The lack of foot patrols has reduced opportunities for engagement between locals and Irish peacekeepers, who have instead delivered medical training and supplies to local ambulances, with funding from the Irish Department of Foreign Affairs.

While Unifil’s mandate does not specifically provide for the protection of civilians, Irish peacekeepers have delivered first aid to some civilians caught up in Israeli air strikes and provided security to the Lebanese Red Cross while it collects the wounded and recovers the bodies of those killed in strikes.

Israel has said Hizbullah must be pushed north of the Litani River and away from Israeli villages and towns near the Blue Line, either by diplomatic or military means.
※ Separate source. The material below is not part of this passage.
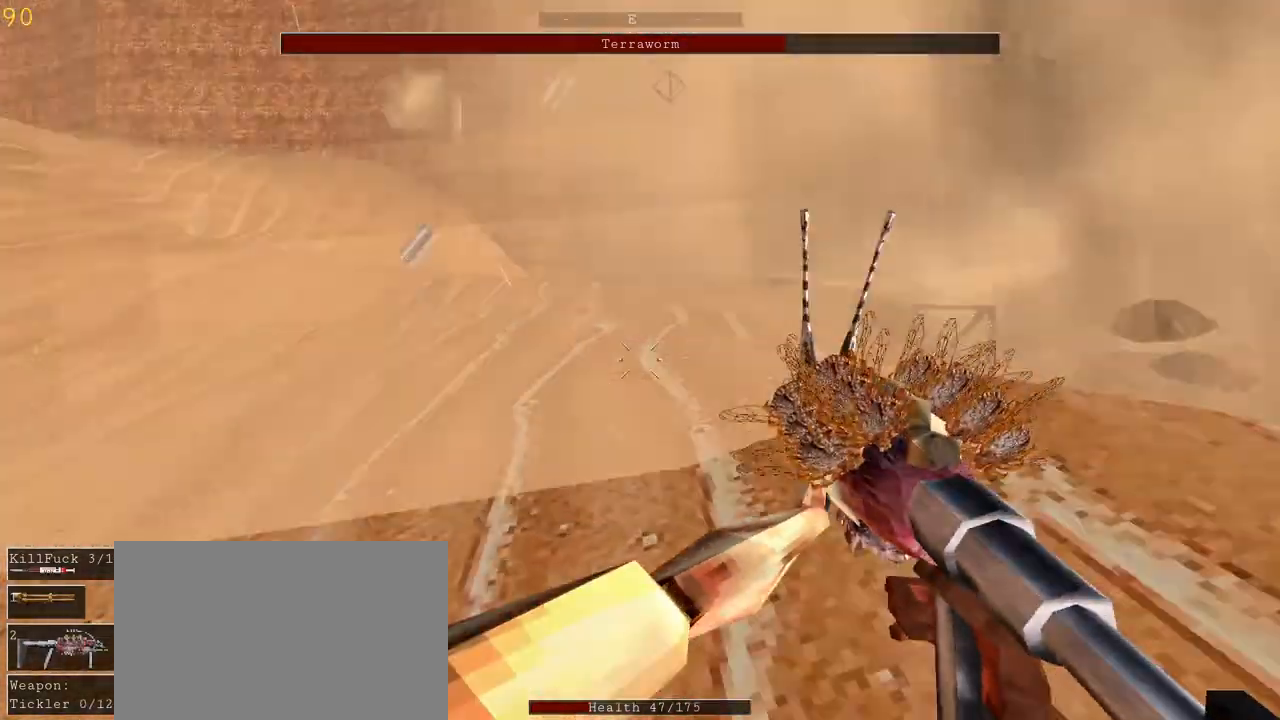
{"keys": ["w"], "mouse": [], "events": [[300, "space", "down"], [433, "space", "up"]]}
Lt Col MacEoin notes that Israel occupied southern Lebanon up to the Litani River for almost 20 years before withdrawing in 2000, and questions how Israel would effectively maintain that type of security buffer again today.
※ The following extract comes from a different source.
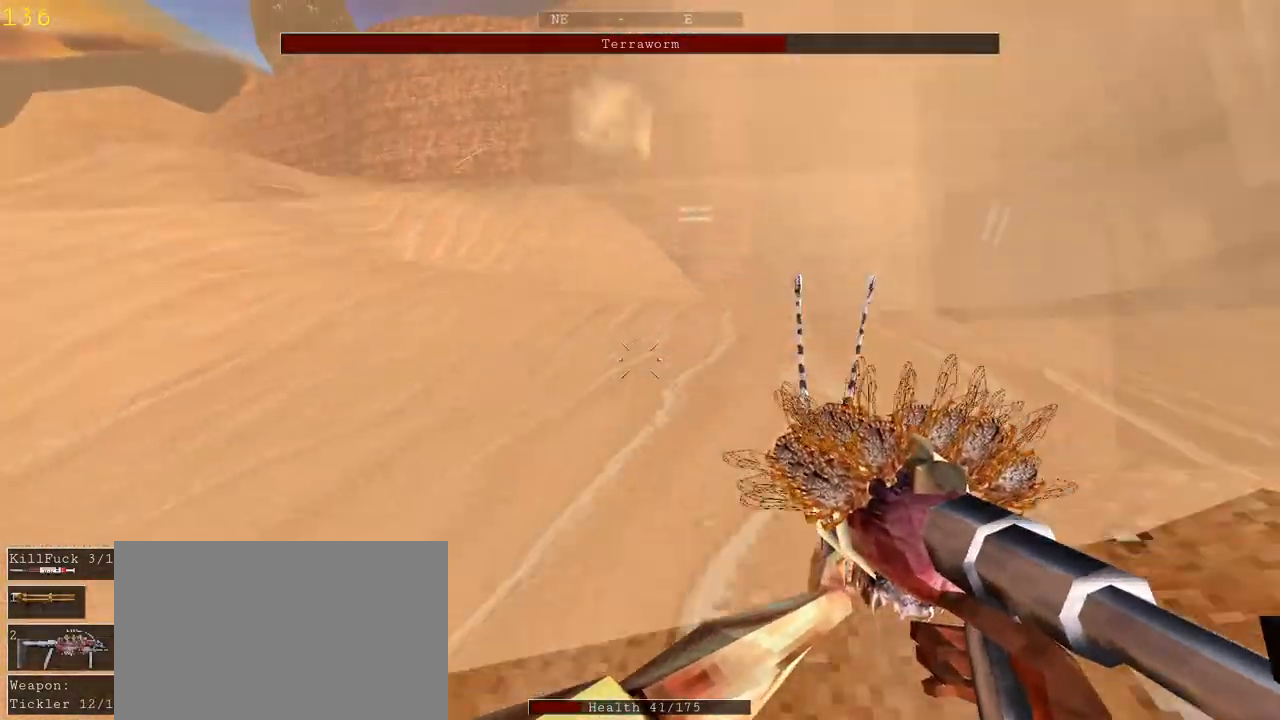
{"keys": ["w"], "mouse": [], "events": [[233, "shift", "down"], [367, "shift", "up"]]}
“There is broad popular support among the Shia population [in south Lebanon] for Hizbullah,” says the battalion commander. “Some people would argue that there has been a security dividend from having Hizbullah there because the IDF have to think long and hard about coming in again.”

The Shia militant organisation also provides social services to communities and has offered compensation for homes damaged by Israeli strikes. “Hizbullah essentially is not just supplanting but overtaking the state in south Lebanon,” says Lt Col MacEoin.

Daily strikes along the Blue Line mean Irish troops “have to be on the ball” when they go on patrol. “For all this talk about the snowflake generation, we have people here that have come to the fore,” says Lt Col MacEoin. “There are still men and women who join the armed forces to serve their country, but also for that sense of adventure and to do something meaningful in different parts of the world.”

On Christmas Eve, the Irish chaplain for IrishPolBatt will deliver midnight Mass, while on Christmas Day, officers will serve soldiers at Camp Shamrock’s canteen with turkey, ham, and Christmas pudding prepared in advance by troops in Kilkenny and carefully transported to southern Lebanon.